**EXERCISE DIRECTIONS**
Out of the records below, copy all lines in which the word "this" occurs.
· · · · · · ·
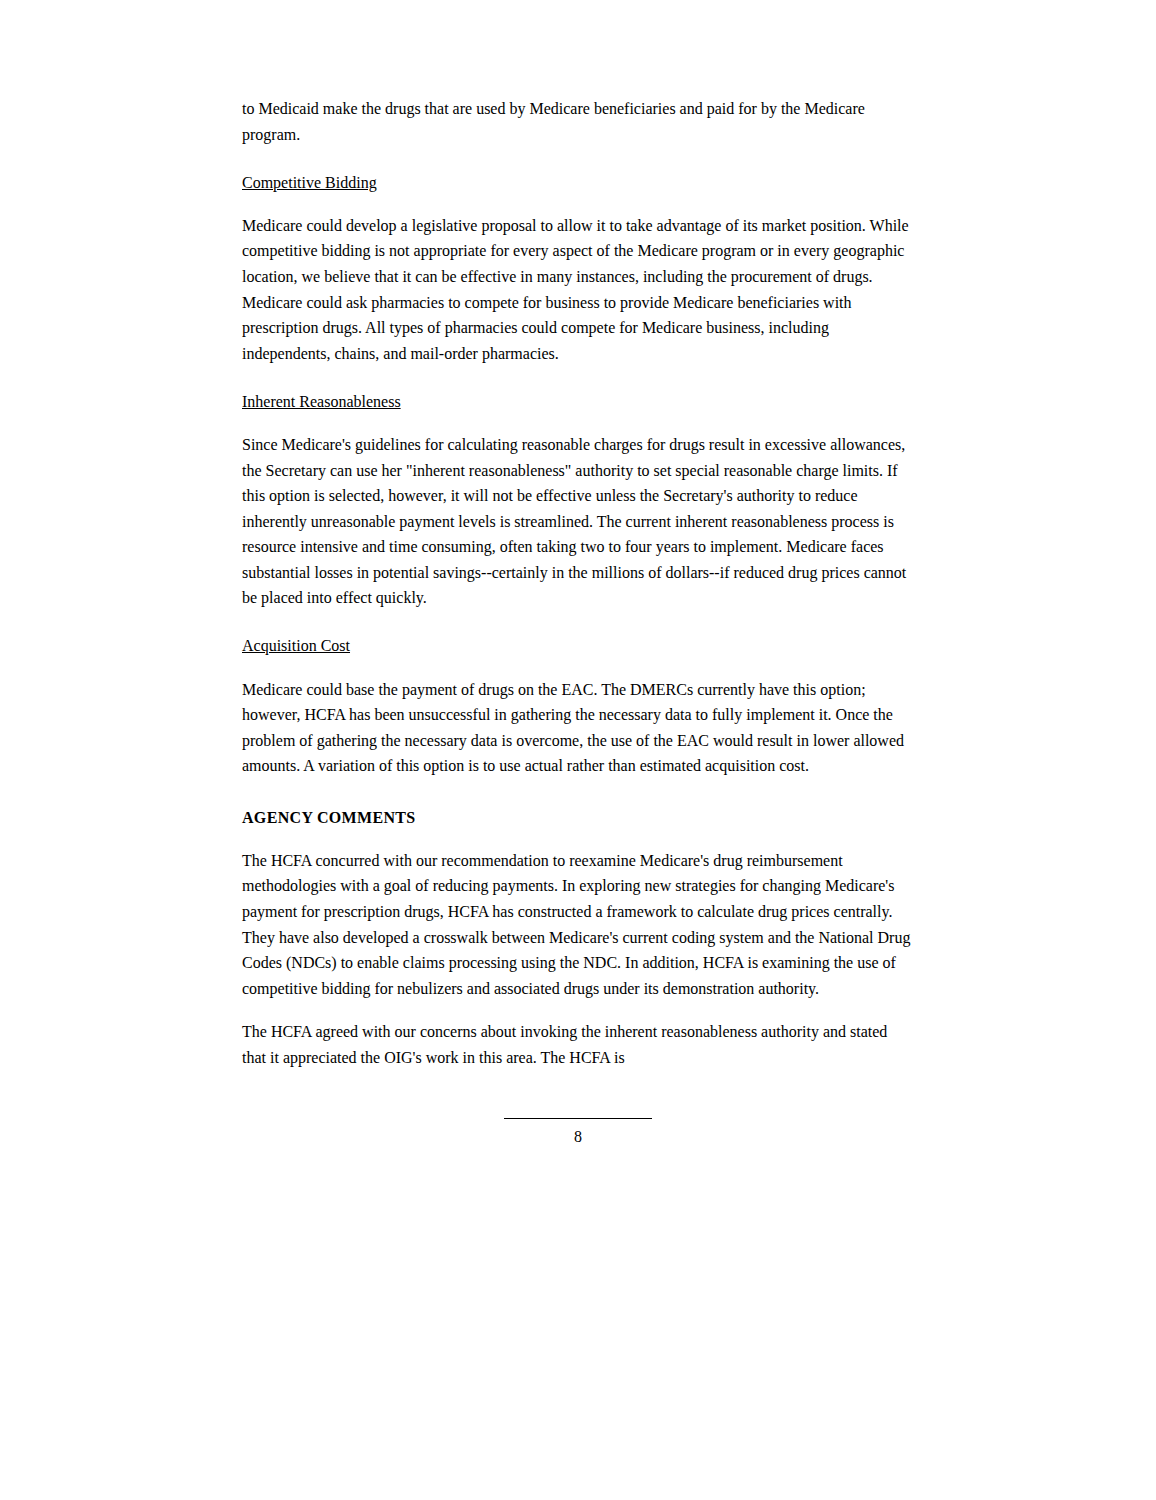to Medicaid make the drugs that are used by Medicare beneficiaries and paid for by the Medicare program.
Competitive Bidding
Medicare could develop a legislative proposal to allow it to take advantage of its market position. While competitive bidding is not appropriate for every aspect of the Medicare program or in every geographic location, we believe that it can be effective in many instances, including the procurement of drugs. Medicare could ask pharmacies to compete for business to provide Medicare beneficiaries with prescription drugs. All types of pharmacies could compete for Medicare business, including independents, chains, and mail-order pharmacies.
Inherent Reasonableness
Since Medicare's guidelines for calculating reasonable charges for drugs result in excessive allowances, the Secretary can use her "inherent reasonableness" authority to set special reasonable charge limits. If this option is selected, however, it will not be effective unless the Secretary's authority to reduce inherently unreasonable payment levels is streamlined. The current inherent reasonableness process is resource intensive and time consuming, often taking two to four years to implement. Medicare faces substantial losses in potential savings--certainly in the millions of dollars--if reduced drug prices cannot be placed into effect quickly.
Acquisition Cost
Medicare could base the payment of drugs on the EAC. The DMERCs currently have this option; however, HCFA has been unsuccessful in gathering the necessary data to fully implement it. Once the problem of gathering the necessary data is overcome, the use of the EAC would result in lower allowed amounts. A variation of this option is to use actual rather than estimated acquisition cost.
AGENCY COMMENTS
The HCFA concurred with our recommendation to reexamine Medicare's drug reimbursement methodologies with a goal of reducing payments. In exploring new strategies for changing Medicare's payment for prescription drugs, HCFA has constructed a framework to calculate drug prices centrally. They have also developed a crosswalk between Medicare's current coding system and the National Drug Codes (NDCs) to enable claims processing using the NDC. In addition, HCFA is examining the use of competitive bidding for nebulizers and associated drugs under its demonstration authority.
The HCFA agreed with our concerns about invoking the inherent reasonableness authority and stated that it appreciated the OIG's work in this area. The HCFA is
8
· · · · · · ·
**WRITTEN SOLUTION**
Since Medicare's guidelines for calculating reasonable charges for drugs result in excessive allowances, the Secretary can use her "inherent reasonableness" authority to set special reasonable charge limits. If this option is selected, however, it will not be effective unless the Secretary's authority to reduce inherently unreasonable payment levels is streamlined. The current inherent reasonableness process is resource intensive and time consuming, often taking two to four years to implement. Medicare faces substantial losses in potential savings--certainly in the millions of dollars--if reduced drug prices cannot be placed into effect quickly.
Medicare could base the payment of drugs on the EAC. The DMERCs currently have this option; however, HCFA has been unsuccessful in gathering the necessary data to fully implement it. Once the problem of gathering the necessary data is overcome, the use of the EAC would result in lower allowed amounts. A variation of this option is to use actual rather than estimated acquisition cost.
The HCFA agreed with our concerns about invoking the inherent reasonableness authority and stated that it appreciated the OIG's work in this area. The HCFA is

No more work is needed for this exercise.